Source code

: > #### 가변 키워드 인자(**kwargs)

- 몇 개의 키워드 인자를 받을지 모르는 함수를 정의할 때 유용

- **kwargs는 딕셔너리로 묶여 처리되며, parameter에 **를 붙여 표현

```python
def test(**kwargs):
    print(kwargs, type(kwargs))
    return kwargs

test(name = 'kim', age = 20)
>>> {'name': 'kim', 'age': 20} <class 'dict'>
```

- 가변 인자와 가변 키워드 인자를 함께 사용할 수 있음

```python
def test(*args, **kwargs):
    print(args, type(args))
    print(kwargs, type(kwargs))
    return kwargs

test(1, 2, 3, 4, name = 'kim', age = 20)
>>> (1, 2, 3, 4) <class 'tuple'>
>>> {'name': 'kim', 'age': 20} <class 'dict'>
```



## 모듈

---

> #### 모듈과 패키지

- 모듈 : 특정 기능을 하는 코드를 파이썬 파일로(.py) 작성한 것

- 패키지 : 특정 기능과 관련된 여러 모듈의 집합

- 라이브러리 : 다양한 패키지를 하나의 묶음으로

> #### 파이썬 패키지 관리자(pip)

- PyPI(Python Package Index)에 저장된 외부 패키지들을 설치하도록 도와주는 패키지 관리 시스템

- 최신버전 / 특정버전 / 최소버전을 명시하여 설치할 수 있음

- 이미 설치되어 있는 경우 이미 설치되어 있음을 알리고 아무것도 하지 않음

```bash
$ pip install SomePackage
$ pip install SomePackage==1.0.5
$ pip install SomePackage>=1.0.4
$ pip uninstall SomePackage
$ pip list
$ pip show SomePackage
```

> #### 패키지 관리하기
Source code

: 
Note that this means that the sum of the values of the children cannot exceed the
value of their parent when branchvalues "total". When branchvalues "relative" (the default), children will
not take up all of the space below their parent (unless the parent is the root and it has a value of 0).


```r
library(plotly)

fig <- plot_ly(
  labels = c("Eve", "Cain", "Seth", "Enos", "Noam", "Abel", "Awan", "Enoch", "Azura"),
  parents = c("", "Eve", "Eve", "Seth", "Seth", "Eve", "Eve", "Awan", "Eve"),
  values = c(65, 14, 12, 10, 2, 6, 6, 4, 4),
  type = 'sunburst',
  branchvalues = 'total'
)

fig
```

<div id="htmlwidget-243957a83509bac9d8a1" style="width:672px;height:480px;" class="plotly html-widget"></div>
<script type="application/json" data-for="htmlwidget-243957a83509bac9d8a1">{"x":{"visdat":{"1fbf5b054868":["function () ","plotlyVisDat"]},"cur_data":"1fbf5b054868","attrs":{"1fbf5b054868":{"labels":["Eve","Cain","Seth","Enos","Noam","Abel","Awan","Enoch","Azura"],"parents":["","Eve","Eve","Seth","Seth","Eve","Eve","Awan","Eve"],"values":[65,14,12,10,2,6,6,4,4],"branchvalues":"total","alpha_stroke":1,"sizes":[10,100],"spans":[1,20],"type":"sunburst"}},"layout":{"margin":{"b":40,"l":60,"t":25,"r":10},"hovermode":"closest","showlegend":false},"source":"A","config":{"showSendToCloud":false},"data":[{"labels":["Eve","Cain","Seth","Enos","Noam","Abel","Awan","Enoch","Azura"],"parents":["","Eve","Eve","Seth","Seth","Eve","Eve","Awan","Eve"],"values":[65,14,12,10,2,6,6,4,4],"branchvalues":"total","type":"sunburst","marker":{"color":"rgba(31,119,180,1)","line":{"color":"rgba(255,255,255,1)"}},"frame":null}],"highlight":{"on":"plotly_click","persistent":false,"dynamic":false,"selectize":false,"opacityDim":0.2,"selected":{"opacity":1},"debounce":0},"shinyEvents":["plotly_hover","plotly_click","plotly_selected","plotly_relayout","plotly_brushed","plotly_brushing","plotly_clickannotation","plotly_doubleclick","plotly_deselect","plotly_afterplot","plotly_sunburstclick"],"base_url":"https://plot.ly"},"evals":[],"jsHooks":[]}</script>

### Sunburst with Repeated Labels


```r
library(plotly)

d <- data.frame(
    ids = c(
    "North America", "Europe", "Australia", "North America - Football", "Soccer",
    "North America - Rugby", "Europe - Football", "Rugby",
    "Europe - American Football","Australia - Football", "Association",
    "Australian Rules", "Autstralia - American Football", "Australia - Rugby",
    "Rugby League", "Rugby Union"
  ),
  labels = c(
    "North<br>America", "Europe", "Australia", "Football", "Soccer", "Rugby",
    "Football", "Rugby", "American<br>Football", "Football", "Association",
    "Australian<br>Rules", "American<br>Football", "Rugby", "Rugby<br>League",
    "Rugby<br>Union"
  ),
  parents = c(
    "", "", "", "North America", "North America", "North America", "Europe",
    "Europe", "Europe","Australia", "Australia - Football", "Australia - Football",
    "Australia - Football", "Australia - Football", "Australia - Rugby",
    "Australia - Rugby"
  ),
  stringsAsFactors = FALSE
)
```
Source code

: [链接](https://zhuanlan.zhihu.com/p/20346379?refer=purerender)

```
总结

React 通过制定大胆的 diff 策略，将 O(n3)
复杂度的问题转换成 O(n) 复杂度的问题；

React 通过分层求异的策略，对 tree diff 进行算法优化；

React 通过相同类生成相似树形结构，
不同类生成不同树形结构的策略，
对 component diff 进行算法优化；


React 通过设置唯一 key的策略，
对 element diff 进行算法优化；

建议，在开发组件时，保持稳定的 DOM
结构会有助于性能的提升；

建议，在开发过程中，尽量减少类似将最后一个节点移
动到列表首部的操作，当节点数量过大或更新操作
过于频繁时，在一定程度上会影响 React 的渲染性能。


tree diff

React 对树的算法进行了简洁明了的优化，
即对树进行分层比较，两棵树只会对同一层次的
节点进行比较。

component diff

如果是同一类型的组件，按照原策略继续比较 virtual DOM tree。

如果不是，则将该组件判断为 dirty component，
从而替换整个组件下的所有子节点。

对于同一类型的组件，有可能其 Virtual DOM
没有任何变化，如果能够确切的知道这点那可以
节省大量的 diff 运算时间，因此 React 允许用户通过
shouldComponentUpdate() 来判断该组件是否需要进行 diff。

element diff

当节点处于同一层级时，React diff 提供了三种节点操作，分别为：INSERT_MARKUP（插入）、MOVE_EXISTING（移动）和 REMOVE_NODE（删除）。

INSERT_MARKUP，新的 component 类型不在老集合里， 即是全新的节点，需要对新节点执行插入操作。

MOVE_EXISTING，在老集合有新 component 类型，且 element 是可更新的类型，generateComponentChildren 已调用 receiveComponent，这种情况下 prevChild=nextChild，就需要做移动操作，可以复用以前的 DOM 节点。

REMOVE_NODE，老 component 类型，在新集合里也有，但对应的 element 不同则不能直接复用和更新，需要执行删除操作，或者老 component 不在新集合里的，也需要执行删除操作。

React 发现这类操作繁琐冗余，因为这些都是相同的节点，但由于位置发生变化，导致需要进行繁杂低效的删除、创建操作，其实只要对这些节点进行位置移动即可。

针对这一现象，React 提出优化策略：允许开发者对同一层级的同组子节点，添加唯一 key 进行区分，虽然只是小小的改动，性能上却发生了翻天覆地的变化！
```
■ ■ ■
> [Your goal]
Check every line of the entries for the string "name". Give only the number of lines that hold it.

> [Result of this task]
4